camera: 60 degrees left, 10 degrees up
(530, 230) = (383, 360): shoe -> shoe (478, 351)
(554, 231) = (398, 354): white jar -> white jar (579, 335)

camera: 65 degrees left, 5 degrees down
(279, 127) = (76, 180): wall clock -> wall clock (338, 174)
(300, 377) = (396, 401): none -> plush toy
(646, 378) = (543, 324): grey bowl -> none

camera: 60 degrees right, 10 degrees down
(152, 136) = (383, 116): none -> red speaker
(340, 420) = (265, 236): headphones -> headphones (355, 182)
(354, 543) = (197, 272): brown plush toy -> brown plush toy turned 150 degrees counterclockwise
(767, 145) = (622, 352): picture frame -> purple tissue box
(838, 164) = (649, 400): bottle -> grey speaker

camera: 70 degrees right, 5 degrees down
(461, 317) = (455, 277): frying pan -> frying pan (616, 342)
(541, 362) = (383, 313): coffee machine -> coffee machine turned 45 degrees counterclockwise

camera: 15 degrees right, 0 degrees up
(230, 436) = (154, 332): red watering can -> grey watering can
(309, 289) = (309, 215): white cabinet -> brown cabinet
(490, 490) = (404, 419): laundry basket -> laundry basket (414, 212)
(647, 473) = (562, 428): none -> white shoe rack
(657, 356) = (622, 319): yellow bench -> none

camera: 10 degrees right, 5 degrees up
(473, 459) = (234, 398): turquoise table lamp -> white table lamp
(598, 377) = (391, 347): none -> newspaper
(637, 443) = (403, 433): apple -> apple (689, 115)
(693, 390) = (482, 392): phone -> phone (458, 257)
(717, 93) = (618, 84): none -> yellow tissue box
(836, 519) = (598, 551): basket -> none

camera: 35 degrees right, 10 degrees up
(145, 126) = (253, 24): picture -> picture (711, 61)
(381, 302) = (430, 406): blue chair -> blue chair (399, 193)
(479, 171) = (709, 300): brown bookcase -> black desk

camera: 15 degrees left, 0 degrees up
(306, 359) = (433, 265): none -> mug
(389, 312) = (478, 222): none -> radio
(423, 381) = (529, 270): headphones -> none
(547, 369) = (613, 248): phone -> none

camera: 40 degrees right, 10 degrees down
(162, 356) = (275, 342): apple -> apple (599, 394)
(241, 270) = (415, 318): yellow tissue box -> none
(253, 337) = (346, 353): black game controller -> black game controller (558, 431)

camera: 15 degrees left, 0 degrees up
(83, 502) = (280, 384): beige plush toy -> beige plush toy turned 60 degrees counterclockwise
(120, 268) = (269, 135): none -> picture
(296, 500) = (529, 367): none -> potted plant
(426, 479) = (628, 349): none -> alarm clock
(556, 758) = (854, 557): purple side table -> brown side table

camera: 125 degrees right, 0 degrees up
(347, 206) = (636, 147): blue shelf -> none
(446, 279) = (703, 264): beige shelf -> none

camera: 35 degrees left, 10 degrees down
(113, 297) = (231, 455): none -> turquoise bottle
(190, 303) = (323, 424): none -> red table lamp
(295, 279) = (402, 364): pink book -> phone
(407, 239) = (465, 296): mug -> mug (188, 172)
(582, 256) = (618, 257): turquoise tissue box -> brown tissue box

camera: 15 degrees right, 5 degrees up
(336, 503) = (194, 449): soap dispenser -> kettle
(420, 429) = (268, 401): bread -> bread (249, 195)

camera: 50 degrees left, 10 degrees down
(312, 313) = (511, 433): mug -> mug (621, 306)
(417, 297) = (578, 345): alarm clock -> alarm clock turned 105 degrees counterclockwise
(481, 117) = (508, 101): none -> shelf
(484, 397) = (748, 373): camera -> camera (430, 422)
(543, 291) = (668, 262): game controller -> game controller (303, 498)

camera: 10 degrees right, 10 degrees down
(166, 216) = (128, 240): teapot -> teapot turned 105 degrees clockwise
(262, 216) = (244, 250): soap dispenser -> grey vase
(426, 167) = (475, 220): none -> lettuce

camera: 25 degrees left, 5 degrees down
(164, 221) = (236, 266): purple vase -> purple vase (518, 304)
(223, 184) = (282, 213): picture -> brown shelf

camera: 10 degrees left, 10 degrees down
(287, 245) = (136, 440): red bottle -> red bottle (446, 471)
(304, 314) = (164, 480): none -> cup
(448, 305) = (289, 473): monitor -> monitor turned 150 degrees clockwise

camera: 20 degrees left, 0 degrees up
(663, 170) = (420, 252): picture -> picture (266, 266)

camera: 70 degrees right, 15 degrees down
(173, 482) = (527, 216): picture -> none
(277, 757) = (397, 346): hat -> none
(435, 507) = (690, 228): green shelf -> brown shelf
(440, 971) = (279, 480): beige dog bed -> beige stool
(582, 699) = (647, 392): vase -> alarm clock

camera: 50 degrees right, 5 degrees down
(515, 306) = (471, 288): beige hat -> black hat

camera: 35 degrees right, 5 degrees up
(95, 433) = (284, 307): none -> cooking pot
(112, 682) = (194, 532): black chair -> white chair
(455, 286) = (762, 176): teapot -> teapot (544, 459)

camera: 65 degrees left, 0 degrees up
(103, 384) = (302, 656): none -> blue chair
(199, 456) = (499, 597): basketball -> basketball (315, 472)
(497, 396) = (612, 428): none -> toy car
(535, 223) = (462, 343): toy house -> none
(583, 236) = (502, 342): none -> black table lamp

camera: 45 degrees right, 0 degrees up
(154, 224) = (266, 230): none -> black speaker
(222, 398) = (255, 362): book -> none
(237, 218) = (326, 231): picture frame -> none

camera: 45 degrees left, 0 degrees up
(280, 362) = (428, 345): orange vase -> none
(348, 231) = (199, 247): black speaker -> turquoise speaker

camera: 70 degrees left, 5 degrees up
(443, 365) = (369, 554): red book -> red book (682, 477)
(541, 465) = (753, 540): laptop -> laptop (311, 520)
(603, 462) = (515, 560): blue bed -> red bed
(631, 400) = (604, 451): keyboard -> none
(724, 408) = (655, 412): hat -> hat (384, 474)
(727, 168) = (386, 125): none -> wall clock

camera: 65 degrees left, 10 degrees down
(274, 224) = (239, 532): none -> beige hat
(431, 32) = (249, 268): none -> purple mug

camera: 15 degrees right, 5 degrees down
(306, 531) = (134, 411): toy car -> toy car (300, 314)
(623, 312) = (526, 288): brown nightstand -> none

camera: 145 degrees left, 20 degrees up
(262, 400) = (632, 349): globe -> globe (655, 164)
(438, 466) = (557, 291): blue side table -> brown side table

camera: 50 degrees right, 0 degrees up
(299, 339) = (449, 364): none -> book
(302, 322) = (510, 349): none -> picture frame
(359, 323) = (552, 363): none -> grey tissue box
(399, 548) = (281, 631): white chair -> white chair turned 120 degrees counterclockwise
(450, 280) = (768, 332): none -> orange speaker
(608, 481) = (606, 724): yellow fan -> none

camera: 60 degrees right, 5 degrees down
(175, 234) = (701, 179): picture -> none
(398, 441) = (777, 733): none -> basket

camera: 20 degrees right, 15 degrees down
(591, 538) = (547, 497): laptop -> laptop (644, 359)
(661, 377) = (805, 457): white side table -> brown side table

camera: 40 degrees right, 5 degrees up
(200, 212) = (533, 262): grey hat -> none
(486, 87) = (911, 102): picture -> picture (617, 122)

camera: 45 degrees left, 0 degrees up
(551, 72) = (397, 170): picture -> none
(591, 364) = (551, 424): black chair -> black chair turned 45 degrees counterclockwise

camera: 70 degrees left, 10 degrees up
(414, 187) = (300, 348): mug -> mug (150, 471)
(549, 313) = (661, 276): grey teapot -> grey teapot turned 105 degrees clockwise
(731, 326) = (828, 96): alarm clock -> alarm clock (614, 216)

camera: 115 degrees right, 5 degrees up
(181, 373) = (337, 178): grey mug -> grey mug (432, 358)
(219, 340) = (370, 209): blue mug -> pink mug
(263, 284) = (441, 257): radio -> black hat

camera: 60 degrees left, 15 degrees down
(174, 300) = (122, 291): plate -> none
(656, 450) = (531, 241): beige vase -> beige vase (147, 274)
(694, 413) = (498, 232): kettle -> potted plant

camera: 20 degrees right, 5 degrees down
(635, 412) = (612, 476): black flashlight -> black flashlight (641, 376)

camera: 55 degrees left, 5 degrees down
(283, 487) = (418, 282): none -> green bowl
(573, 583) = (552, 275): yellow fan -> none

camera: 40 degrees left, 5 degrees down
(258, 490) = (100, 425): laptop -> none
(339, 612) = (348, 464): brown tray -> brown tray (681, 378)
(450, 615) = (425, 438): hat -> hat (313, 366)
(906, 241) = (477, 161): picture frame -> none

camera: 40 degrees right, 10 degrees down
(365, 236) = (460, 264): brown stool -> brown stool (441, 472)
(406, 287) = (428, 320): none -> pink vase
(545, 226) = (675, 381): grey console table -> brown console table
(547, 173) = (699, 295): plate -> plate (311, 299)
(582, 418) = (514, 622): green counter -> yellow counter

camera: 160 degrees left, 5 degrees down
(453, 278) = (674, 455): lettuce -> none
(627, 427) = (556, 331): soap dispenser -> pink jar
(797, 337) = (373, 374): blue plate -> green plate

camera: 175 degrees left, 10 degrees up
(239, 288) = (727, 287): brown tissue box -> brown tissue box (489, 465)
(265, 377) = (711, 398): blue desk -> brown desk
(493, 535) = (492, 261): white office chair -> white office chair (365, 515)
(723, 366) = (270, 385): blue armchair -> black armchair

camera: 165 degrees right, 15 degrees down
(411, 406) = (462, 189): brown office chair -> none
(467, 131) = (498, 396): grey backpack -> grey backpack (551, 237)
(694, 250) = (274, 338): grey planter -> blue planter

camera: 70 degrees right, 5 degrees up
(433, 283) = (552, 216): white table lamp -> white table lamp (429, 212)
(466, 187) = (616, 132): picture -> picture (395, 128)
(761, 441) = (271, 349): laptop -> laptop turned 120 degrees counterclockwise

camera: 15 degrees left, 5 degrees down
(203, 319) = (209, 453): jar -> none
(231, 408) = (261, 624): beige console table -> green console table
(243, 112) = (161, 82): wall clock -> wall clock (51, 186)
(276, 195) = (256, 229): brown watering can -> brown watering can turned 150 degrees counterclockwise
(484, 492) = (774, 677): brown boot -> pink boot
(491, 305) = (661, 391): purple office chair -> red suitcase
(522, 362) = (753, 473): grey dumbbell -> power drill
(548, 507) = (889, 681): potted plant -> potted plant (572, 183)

_YOUR ASSIGNMENT_
Once you find the line with "(549, 313) = (661, 276): grey" in the entries above, output it and each line after it up to and including the line with "(181, 373) = (337, 178): grey", and nothing else.

_ANSWER_
(549, 313) = (661, 276): grey teapot -> grey teapot turned 105 degrees clockwise
(731, 326) = (828, 96): alarm clock -> alarm clock (614, 216)

camera: 115 degrees right, 5 degrees up
(181, 373) = (337, 178): grey mug -> grey mug (432, 358)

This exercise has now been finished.